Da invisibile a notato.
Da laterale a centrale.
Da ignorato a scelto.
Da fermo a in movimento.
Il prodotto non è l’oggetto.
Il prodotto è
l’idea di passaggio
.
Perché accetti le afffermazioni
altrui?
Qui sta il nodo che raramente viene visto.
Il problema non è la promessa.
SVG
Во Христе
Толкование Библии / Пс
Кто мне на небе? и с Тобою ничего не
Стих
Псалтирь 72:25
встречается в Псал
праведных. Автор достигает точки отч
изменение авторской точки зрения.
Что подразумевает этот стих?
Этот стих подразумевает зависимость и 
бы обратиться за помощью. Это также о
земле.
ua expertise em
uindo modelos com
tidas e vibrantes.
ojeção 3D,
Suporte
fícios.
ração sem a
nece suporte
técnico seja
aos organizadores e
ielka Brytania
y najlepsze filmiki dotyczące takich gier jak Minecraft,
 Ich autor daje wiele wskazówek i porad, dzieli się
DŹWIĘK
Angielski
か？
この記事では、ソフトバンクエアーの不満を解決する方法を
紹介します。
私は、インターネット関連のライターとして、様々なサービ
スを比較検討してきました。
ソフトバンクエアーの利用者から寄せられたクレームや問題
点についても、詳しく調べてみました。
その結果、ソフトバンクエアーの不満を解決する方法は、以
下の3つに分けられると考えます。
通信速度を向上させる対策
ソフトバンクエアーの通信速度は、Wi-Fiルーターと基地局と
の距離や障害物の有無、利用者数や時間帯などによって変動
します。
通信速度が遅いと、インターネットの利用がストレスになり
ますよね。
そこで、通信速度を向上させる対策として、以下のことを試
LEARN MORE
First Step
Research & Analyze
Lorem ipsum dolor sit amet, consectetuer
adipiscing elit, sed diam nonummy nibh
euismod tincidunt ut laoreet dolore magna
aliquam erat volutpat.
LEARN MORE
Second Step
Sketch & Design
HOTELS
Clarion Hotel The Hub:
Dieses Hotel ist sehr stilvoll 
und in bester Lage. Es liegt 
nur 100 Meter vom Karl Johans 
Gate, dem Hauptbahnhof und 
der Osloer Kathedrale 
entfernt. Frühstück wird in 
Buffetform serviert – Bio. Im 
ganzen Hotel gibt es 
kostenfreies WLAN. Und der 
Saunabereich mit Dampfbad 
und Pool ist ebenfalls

____________________

> _DIRECTIONS_
Return every line of the listing above without any change, keeping the original order.

> _YOUR SOLUTION_
Da invisibile a notato.
Da laterale a centrale.
Da ignorato a scelto.
Da fermo a in movimento.
Il prodotto non è l’oggetto.
Il prodotto è
l’idea di passaggio
.
Perché accetti le afffermazioni
altrui?
Qui sta il nodo che raramente viene visto.
Il problema non è la promessa.
SVG
Во Христе
Толкование Библии / Пс
Кто мне на небе? и с Тобою ничего не
Стих
Псалтирь 72:25
встречается в Псал
праведных. Автор достигает точки отч
изменение авторской точки зрения.
Что подразумевает этот стих?
Этот стих подразумевает зависимость и 
бы обратиться за помощью. Это также о
земле.
ua expertise em
uindo modelos com
tidas e vibrantes.
ojeção 3D,
Suporte
fícios.
ração sem a
nece suporte
técnico seja
aos organizadores e
ielka Brytania
y najlepsze filmiki dotyczące takich gier jak Minecraft,
 Ich autor daje wiele wskazówek i porad, dzieli się
DŹWIĘK
Angielski
か？
この記事では、ソフトバンクエアーの不満を解決する方法を
紹介します。
私は、インターネット関連のライターとして、様々なサービ
スを比較検討してきました。
ソフトバンクエアーの利用者から寄せられたクレームや問題
点についても、詳しく調べてみました。
その結果、ソフトバンクエアーの不満を解決する方法は、以
下の3つに分けられると考えます。
通信速度を向上させる対策
ソフトバンクエアーの通信速度は、Wi-Fiルーターと基地局と
の距離や障害物の有無、利用者数や時間帯などによって変動
します。
通信速度が遅いと、インターネットの利用がストレスになり
ますよね。
そこで、通信速度を向上させる対策として、以下のことを試
LEARN MORE
First Step
Research & Analyze
Lorem ipsum dolor sit amet, consectetuer
adipiscing elit, sed diam nonummy nibh
euismod tincidunt ut laoreet dolore magna
aliquam erat volutpat.
LEARN MORE
Second Step
Sketch & Design
HOTELS
Clarion Hotel The Hub:
Dieses Hotel ist sehr stilvoll 
und in bester Lage. Es liegt 
nur 100 Meter vom Karl Johans 
Gate, dem Hauptbahnhof und 
der Osloer Kathedrale 
entfernt. Frühstück wird in 
Buffetform serviert – Bio. Im 
ganzen Hotel gibt es 
kostenfreies WLAN. Und der 
Saunabereich mit Dampfbad 
und Pool ist ebenfalls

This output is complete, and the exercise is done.